### Directive
Transcribe every record verbatim; no pictures.

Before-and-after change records
######

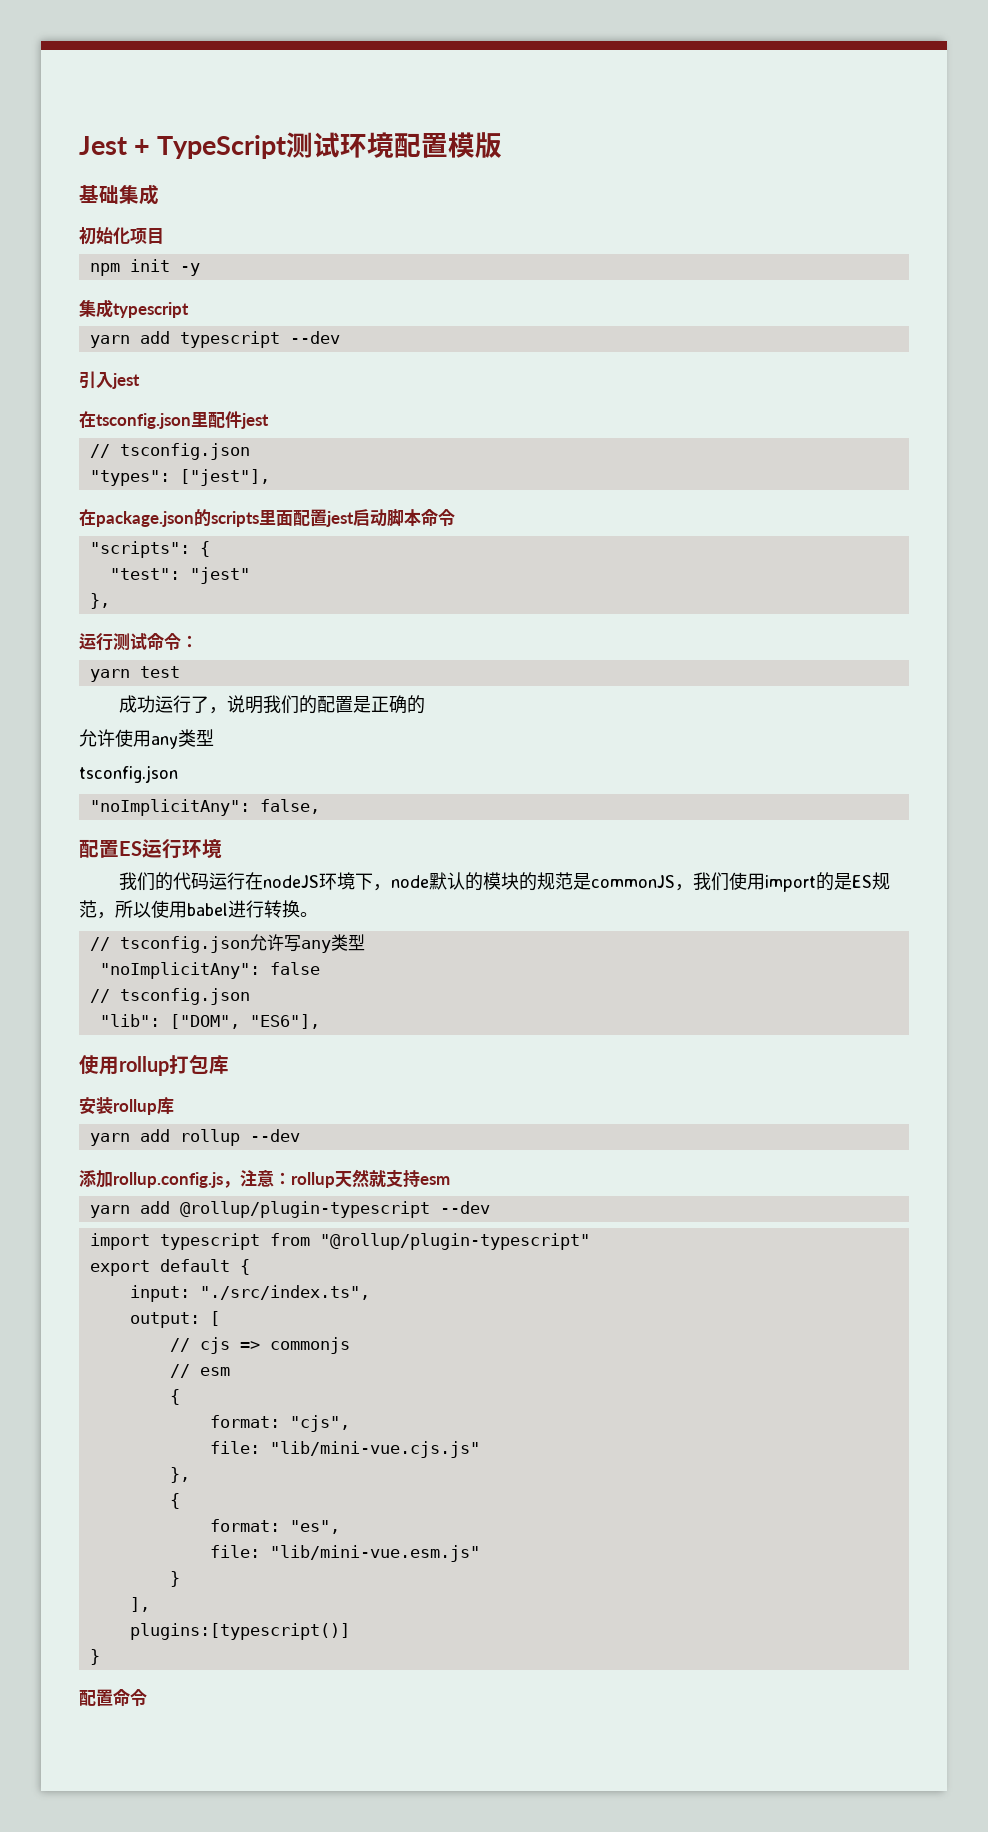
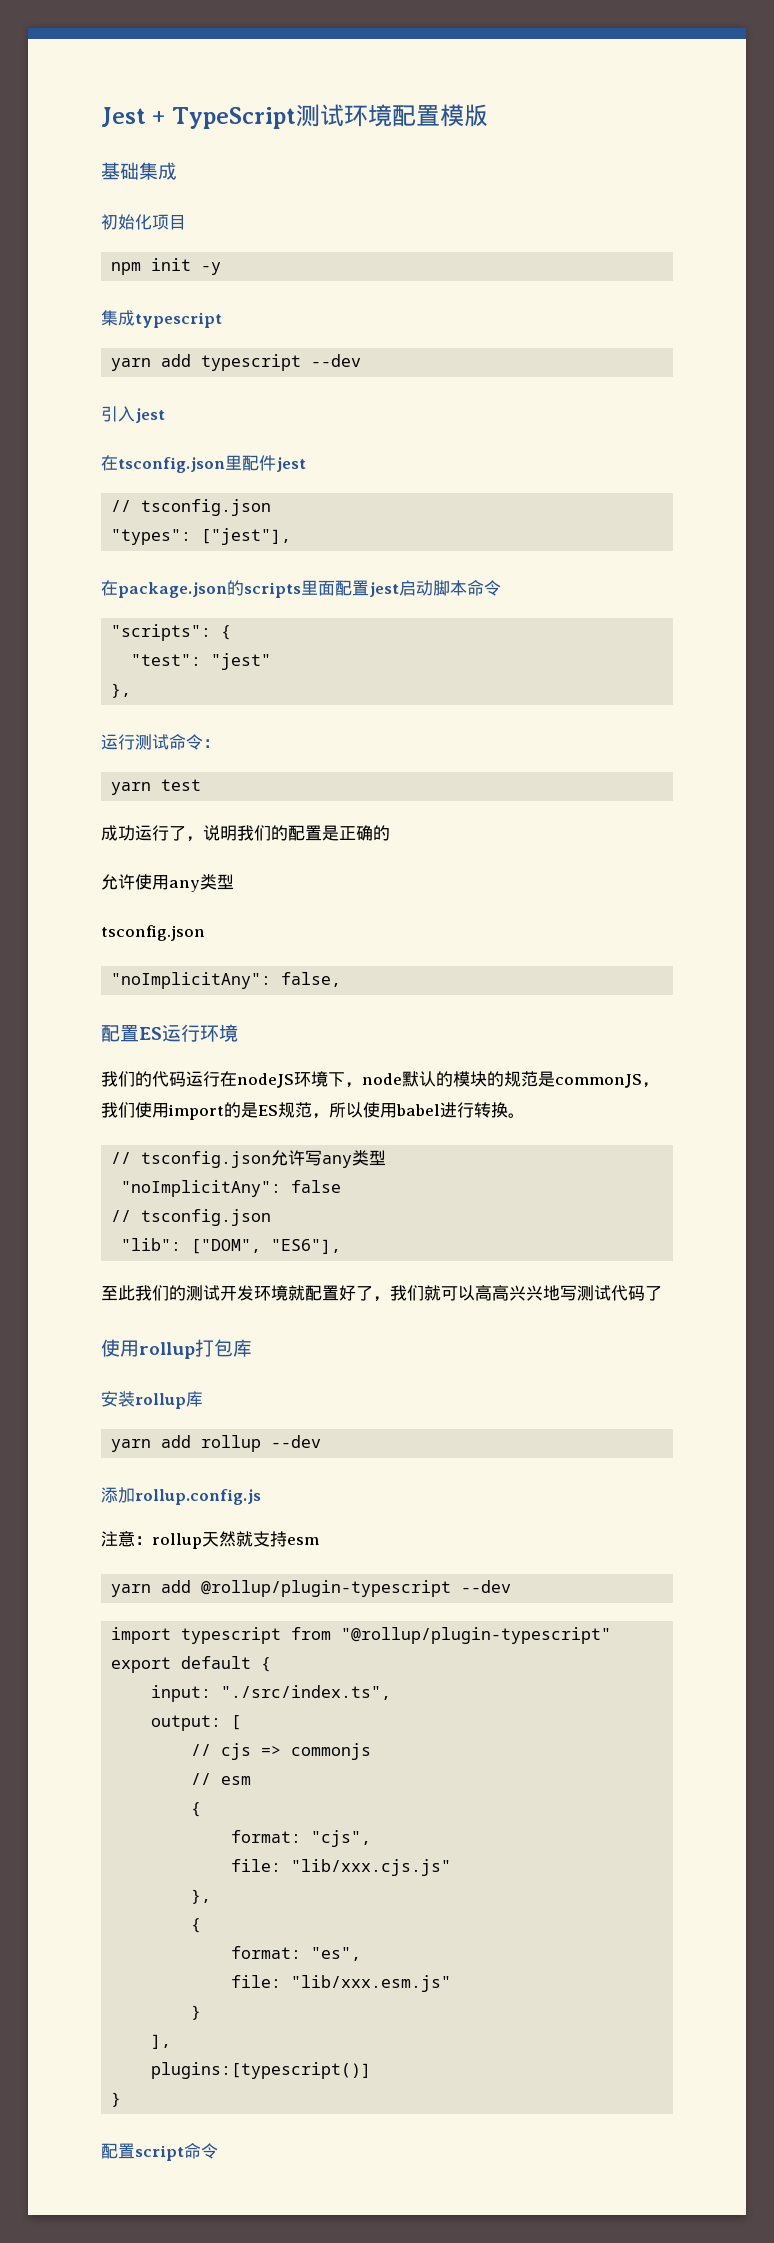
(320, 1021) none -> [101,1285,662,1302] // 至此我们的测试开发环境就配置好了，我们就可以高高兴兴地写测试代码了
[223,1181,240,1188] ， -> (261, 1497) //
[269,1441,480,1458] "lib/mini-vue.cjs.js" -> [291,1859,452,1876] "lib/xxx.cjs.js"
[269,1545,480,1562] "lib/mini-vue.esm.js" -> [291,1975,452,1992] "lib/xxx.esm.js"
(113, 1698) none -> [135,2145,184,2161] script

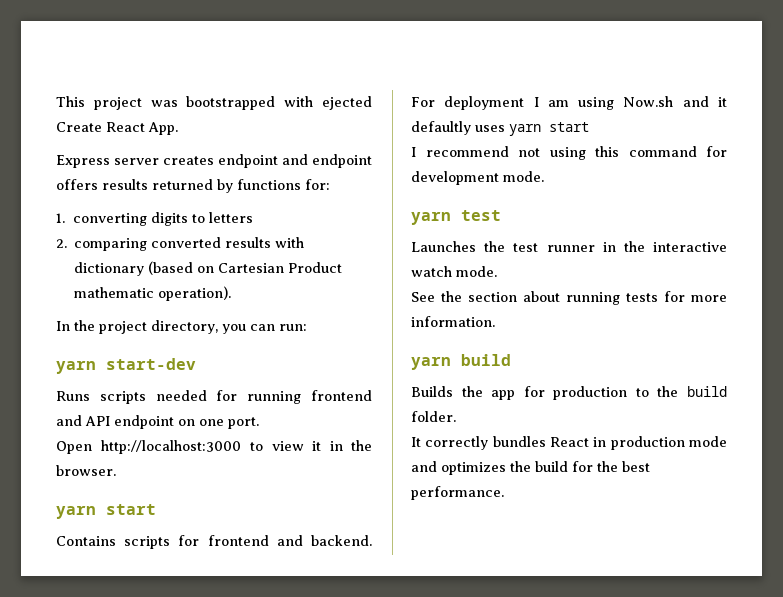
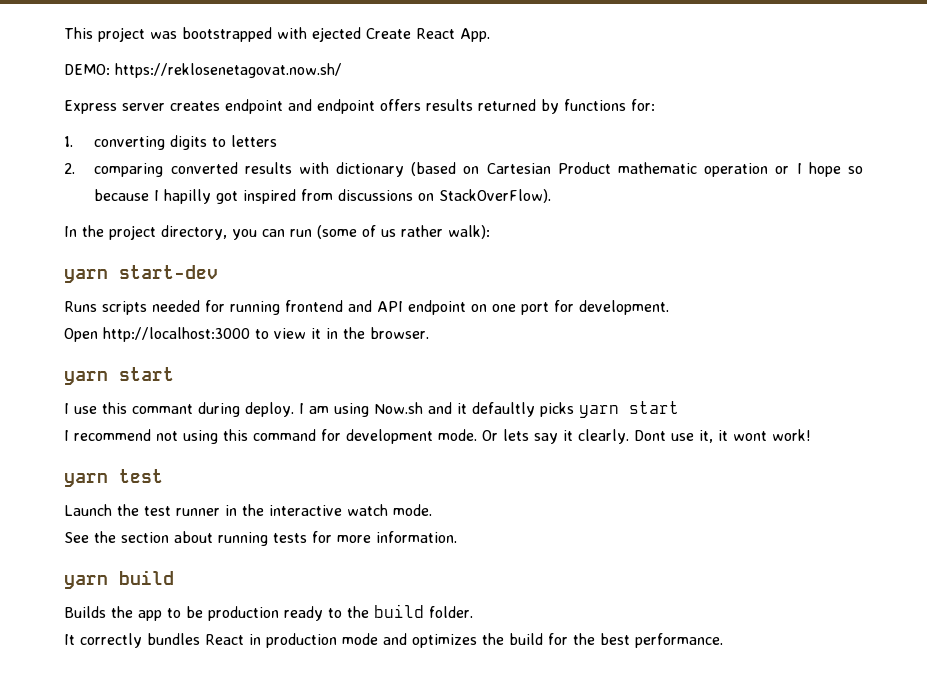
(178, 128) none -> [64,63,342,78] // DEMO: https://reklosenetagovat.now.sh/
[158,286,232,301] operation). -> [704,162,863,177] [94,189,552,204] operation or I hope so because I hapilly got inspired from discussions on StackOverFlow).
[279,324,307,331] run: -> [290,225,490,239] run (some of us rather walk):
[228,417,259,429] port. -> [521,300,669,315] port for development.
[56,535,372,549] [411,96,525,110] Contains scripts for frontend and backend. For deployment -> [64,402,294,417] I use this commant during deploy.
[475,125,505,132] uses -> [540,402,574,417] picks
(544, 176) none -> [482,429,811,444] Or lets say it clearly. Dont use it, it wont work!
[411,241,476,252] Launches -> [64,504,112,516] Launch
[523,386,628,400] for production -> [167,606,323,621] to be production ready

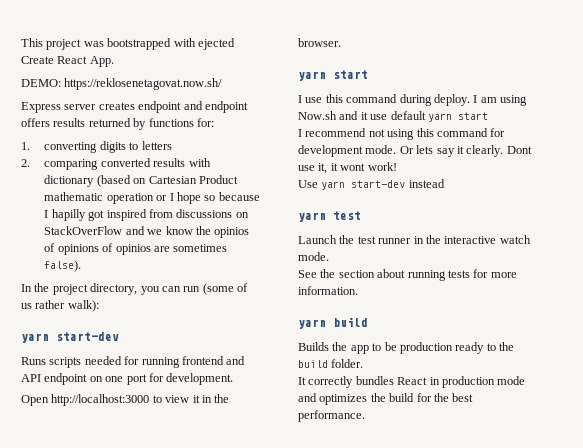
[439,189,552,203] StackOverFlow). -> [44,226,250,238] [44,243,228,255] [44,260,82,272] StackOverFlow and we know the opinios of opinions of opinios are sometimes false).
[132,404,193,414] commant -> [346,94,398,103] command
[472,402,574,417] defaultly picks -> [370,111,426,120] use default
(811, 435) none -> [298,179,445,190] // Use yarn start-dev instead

######

### Output for this task
(320, 1021) none -> [101,1285,662,1302] // 至此我们的测试开发环境就配置好了，我们就可以高高兴兴地写测试代码了
[223,1181,240,1188] ， -> (261, 1497) //
[269,1441,480,1458] "lib/mini-vue.cjs.js" -> [291,1859,452,1876] "lib/xxx.cjs.js"
[269,1545,480,1562] "lib/mini-vue.esm.js" -> [291,1975,452,1992] "lib/xxx.esm.js"
(113, 1698) none -> [135,2145,184,2161] script

(178, 128) none -> [64,63,342,78] // DEMO: https://reklosenetagovat.now.sh/
[158,286,232,301] operation). -> [704,162,863,177] [94,189,552,204] operation or I hope so because I hapilly got inspired from discussions on StackOverFlow).
[279,324,307,331] run: -> [290,225,490,239] run (some of us rather walk):
[228,417,259,429] port. -> [521,300,669,315] port for development.
[56,535,372,549] [411,96,525,110] Contains scripts for frontend and backend. For deployment -> [64,402,294,417] I use this commant during deploy.
[475,125,505,132] uses -> [540,402,574,417] picks
(544, 176) none -> [482,429,811,444] Or lets say it clearly. Dont use it, it wont work!
[411,241,476,252] Launches -> [64,504,112,516] Launch
[523,386,628,400] for production -> [167,606,323,621] to be production ready

[439,189,552,203] StackOverFlow). -> [44,226,250,238] [44,243,228,255] [44,260,82,272] StackOverFlow and we know the opinios of opinions of opinios are sometimes false).
[132,404,193,414] commant -> [346,94,398,103] command
[472,402,574,417] defaultly picks -> [370,111,426,120] use default
(811, 435) none -> [298,179,445,190] // Use yarn start-dev instead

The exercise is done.